-- BEGIN Provided text --
Until November 2000, no OPEC country dared to violate the dollar price rule. So long as the dollar was the strongest currency, there was little reason to violated their rule as well. Then French and other Euroland members finally convinced Saddam Hussein to defy the United States by selling Iraq’s oil for food not in dollars, only for Euros. If it would have continued, it could create a panic sell off of dollars by foreign central banks and OPEC oil producers.

 

In the months before the latest Iraq war, hints in this direction were heard from Russia, Iran, Indonesia, and even Venezuela. And Iranian OPEC official, Javad Yarjani, delivered a detailed analysis of how OPEC at some future point might sell its oil to the EU for euros not dollars. He spoke in April 2002 in Oviedo Spain at the invitation of the EU. The invasion of Iraq was the easiest way to deliver a deadly pre-emptive warning to OPEC and others, not to flirt with abandoning the petro-dollar system in favour of one based on the euro.       

         

So long as almost 70 per cent of world trade is done in dollars, the dollar is the currency, which central banks accumulate as reserves. Because oil is an essential commodity for every nation, the petrodollar system, which exists to the present, demands the buildup of huge trade surpluses in order to accumulated dollar surpluses. This is the case for every country but one— the United States, which controls the dollar and prints it at will. Because today the majority of all international trade is done in dollars, everyone aims to maximise dollar surpluses from their export trade.
-- END Provided text --
### Set of tasks
- 1) Based on the text about the petrodollar, do these statements agree with it? (a) Iraq sold its oil for food in euros instead of dollars. (b) Javad Yarjani spoke in Oviedo, Spain, in April 2002. (c) About half of world trade is done in dollars. Answer yes or no for each, and quote the deciding words from the text.
- 2) Quote the rows word for word, from the first row through the line that contains "blue square: rotated", with both ends included.
-- BEGIN Data in this exercise --
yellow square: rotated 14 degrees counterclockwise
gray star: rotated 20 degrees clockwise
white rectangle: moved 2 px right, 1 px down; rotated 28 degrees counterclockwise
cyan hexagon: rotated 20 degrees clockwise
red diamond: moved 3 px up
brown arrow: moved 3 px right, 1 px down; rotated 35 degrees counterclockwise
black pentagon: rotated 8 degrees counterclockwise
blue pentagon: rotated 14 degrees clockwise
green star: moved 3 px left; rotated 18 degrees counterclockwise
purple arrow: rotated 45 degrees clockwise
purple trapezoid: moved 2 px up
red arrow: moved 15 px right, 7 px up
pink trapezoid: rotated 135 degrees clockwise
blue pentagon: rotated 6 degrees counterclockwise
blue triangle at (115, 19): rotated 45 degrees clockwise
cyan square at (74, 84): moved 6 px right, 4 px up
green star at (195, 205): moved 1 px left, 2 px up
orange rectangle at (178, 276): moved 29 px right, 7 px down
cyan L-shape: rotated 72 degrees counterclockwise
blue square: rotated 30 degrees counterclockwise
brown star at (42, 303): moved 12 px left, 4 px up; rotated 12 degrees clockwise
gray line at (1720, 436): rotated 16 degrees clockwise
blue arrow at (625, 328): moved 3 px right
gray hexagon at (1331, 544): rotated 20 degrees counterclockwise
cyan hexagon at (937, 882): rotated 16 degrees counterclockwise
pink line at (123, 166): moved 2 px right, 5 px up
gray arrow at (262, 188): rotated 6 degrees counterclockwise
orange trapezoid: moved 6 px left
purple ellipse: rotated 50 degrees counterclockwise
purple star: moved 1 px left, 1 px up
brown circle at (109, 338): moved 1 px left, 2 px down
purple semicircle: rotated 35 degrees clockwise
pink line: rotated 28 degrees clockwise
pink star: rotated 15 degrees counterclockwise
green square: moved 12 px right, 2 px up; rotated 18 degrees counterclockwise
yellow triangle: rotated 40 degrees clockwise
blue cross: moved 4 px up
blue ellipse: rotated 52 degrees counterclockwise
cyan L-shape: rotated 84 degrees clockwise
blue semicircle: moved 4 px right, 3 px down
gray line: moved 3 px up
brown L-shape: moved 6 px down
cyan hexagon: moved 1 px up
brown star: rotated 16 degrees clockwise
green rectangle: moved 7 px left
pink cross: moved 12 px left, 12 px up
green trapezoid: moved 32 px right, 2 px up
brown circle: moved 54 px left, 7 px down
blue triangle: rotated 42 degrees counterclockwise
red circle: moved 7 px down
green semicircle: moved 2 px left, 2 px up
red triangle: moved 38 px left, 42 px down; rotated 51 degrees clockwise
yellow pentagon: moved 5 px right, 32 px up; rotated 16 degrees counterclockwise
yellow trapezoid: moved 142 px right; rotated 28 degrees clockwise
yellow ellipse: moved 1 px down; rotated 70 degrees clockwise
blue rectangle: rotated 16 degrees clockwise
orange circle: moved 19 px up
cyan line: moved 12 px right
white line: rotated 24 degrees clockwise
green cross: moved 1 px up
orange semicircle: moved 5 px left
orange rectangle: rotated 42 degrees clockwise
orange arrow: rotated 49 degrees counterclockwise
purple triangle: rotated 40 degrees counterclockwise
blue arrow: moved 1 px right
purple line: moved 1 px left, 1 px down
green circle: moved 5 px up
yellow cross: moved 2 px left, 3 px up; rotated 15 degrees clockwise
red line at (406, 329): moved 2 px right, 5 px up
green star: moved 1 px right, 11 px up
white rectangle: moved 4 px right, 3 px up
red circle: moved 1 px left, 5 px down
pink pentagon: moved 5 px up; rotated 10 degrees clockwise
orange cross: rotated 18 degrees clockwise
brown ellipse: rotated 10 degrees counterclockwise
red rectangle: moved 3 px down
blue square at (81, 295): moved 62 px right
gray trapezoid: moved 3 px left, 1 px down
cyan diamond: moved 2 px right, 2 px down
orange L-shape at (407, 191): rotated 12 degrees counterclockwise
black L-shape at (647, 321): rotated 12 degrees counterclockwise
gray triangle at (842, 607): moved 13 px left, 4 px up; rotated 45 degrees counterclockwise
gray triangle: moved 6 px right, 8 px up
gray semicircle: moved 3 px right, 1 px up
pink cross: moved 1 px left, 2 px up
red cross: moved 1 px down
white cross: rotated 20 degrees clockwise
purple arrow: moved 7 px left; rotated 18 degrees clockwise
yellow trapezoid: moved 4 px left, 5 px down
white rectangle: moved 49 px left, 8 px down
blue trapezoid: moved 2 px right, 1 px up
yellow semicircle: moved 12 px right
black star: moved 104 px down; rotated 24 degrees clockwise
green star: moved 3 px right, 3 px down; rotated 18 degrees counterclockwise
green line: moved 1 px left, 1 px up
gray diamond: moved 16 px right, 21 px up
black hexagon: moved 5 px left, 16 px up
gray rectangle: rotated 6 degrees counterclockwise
-- END Data in this exercise --
### Answers given
- 1)
(a) Yes: "selling Iraq’s oil for food not in dollars, only for Euros"
(b) Yes: "He spoke in April 2002 in Oviedo Spain at the invitation of the EU."
(c) No: "So long as almost 70 per cent of world trade is done in dollars"

- 2)
yellow square: rotated 14 degrees counterclockwise
gray star: rotated 20 degrees clockwise
white rectangle: moved 2 px right, 1 px down; rotated 28 degrees counterclockwise
cyan hexagon: rotated 20 degrees clockwise
red diamond: moved 3 px up
brown arrow: moved 3 px right, 1 px down; rotated 35 degrees counterclockwise
black pentagon: rotated 8 degrees counterclockwise
blue pentagon: rotated 14 degrees clockwise
green star: moved 3 px left; rotated 18 degrees counterclockwise
purple arrow: rotated 45 degrees clockwise
purple trapezoid: moved 2 px up
red arrow: moved 15 px right, 7 px up
pink trapezoid: rotated 135 degrees clockwise
blue pentagon: rotated 6 degrees counterclockwise
blue triangle at (115, 19): rotated 45 degrees clockwise
cyan square at (74, 84): moved 6 px right, 4 px up
green star at (195, 205): moved 1 px left, 2 px up
orange rectangle at (178, 276): moved 29 px right, 7 px down
cyan L-shape: rotated 72 degrees counterclockwise
blue square: rotated 30 degrees counterclockwise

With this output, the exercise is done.